==== Text segment

Question #9e925

The osmotic pressure of an aqueous solution can be calculated by using the equation

`color(blue)(ul(color(black)(Pi = i * c * RT)))`

Here

• `Pi` is the osmotic pressure of the solution
• `i` is the van't Hoff factor
• `c` is the molarity of the solution
• `R` is the universal gas constant, usually given as `0.0821("atm" * "L")/("mol" * "K")`
• `T` is the absolute temperature of the solution

Now, you didn't provide a value for the temperature of the solution, so I'll just assume that you're working at room temperature

`T = 20^@"C" + 273.15 = "293.15 K"`

You know that the van't Hoff factor is said to be equal to `1`, so you can rewrite the above equation as

`Pi = c * RT`

Rearrange to solve for `c`

`c = Pi/(RT)`

Plug in your values to find

`c = (0.037 color(red)(cancel(color(black)("atm"))))/(0.0821(color(red)(cancel(color(black)("atm"))) * "L")/("mol" * color(red)(cancel(color(black)("K")))) * 293.15color(red)(cancel(color(black)("K")))) = "0.001537 mol L"^(-1)`

Use the molarity and the volume of the solution, which you can assume to be equal to the volume of water, to determine the number of moles of solute present in the solution

`0.200 color(red)(cancel(color(black)("L solution"))) * "0.001537 moles solute"/(1color(red)(cancel(color(black)("L solution")))) = "0.0003074 moles solute"`

To find the molar mass of the protein, use the fact that `"5.00 g"` of this protein contain `0.0003074` moles

`1 color(red)(cancel(color(black)("mole protein"))) * "5.00 g"/(0.0003074color(red)(cancel(color(black)("moles protein")))) = "16,265 g"`

Since the molar mass of the protein tells you the mass of `1` mole of this protein, you can say that you will have

`color(darkgreen)(ul(color(black)(M_"M protein" = "16,300 g mol"^(-1))))`

I'll leave the answer rounded to three sig figs, but keep in mind that you only have two sig figs for the osmotic pressure.

========
==== Listed records

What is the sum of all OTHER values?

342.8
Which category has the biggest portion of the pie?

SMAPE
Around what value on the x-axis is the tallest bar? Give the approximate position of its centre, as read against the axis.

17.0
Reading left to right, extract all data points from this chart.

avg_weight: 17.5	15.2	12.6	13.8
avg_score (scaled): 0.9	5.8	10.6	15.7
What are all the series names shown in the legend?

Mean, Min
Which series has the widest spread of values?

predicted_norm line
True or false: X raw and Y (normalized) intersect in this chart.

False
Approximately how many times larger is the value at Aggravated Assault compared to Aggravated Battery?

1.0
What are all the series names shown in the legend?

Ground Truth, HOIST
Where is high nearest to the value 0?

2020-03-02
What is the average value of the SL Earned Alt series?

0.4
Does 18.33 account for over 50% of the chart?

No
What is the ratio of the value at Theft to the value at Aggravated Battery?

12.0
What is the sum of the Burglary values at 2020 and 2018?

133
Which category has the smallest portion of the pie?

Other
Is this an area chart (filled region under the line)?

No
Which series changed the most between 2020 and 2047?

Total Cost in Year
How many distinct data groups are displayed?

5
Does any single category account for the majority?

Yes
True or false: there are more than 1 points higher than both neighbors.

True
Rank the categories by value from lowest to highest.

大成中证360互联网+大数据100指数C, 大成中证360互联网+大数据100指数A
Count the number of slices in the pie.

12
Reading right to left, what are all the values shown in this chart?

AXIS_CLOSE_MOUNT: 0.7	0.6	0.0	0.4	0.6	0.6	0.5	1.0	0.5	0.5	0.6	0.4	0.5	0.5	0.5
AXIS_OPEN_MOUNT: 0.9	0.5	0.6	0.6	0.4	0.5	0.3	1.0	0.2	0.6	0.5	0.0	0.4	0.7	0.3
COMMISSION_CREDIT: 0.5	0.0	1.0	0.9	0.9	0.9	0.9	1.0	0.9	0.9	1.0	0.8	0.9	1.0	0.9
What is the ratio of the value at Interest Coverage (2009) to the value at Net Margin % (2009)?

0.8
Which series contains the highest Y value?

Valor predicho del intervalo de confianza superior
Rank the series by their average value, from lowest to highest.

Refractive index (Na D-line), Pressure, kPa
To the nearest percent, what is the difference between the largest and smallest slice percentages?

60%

========

### [What you should do]
Please list each symbol in the osmotic pressure equation from the protein molar mass solution, along with what that text says it stands for.

### [Result for this task]
- Π: the osmotic pressure of the solution
- i: the van't Hoff factor
- c: the molarity of the solution
- R: the universal gas constant, usually given as 0.0821 atm·L/(mol·K)
- T: the absolute temperature of the solution